Every day my son sees a glimpse of this girl, barely perceptible and always in motion. He sees her getting her coffee, or rather her heel as it escapes indoors. He sees her ascending the stoop of a nearby apartment just in time to also see the door close. He sees her but only barely over the top of the screen of her laptop. He sees her working her job at the department store through the window as he walks by. Not a day goes by where my son doesn’t see this woman, but what he fails to notice is that he has changed his entire routine. He now walking to work instead of taking the bus. He now wakes up a little earlier, and he changed his work schedule slightly to account for some inexpressible interest.

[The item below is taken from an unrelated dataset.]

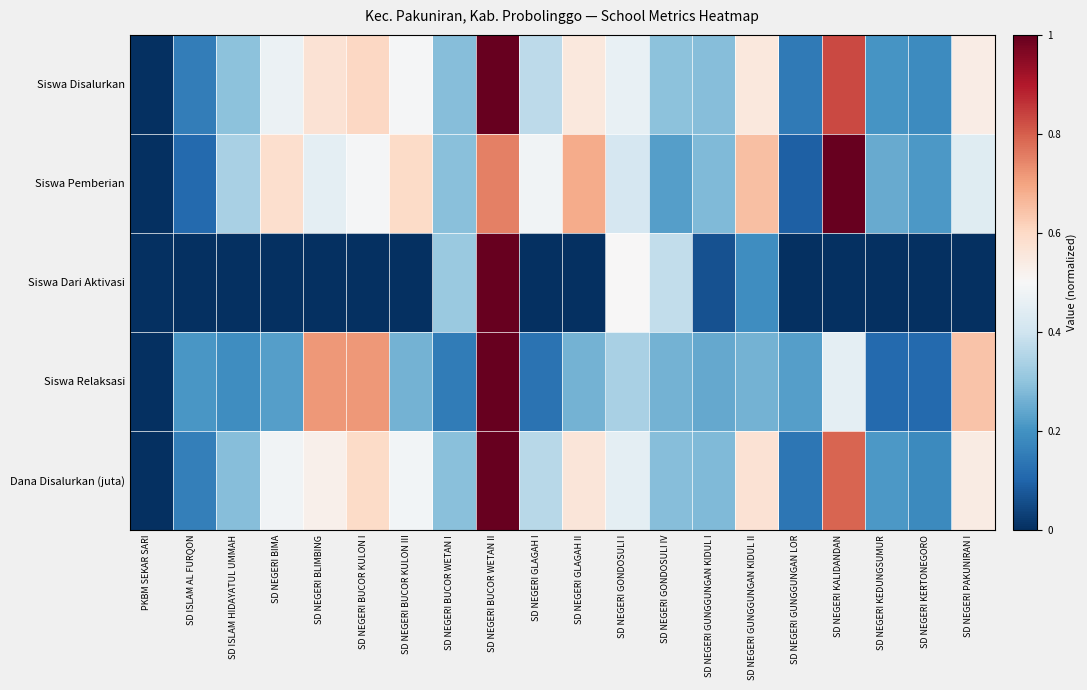

Which label corresponds to the smallest value in the chart?

PKBM SEKAR SARI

But the real kicker, the absolute clincher to all this, is when his coworker, Karl, points out that he wonders why my son doesn’t bring in his girlfriend. My son splutters like an ass, and asks him what he means. And his coworker retorts, You know, that one girl you’re always hanging around. When are you going to introduce her? At this point my son is panicked and he clenches up in a knot of terror. People know, he intones under his breath. They know. They know. They know. But as he chanted this underneath his breath, in his mind, as the words raced through his little mind, it dawned on him that he didn’t know what they knew. I know, right? He thought about it long and hard, his blank face like a target for the social condemnation of the office. He returned my son’s empty stare, wondering what he’d said wrong. And my son finally came to. He realized that they didn’t know anything, and neither did he. He tried to place her face in his mind, but he drew a blank. He tried to remember where she worked, but it didn’t click. He tried to remember when he met her, but it was so long ago he wasn’t sure. Had he met her? He didn’t know. His blank face became more and more void.

That’s when he came to me. He came to me and he said, Dad, I don’t know what to do. I don’t know how to explain it. I don’t know where to turn. I quit my job, I came here, I have nothing, I’m lost and worried. Can I live with you? Now we’re sitting on this god-forsaken bench together, and I just don’t know.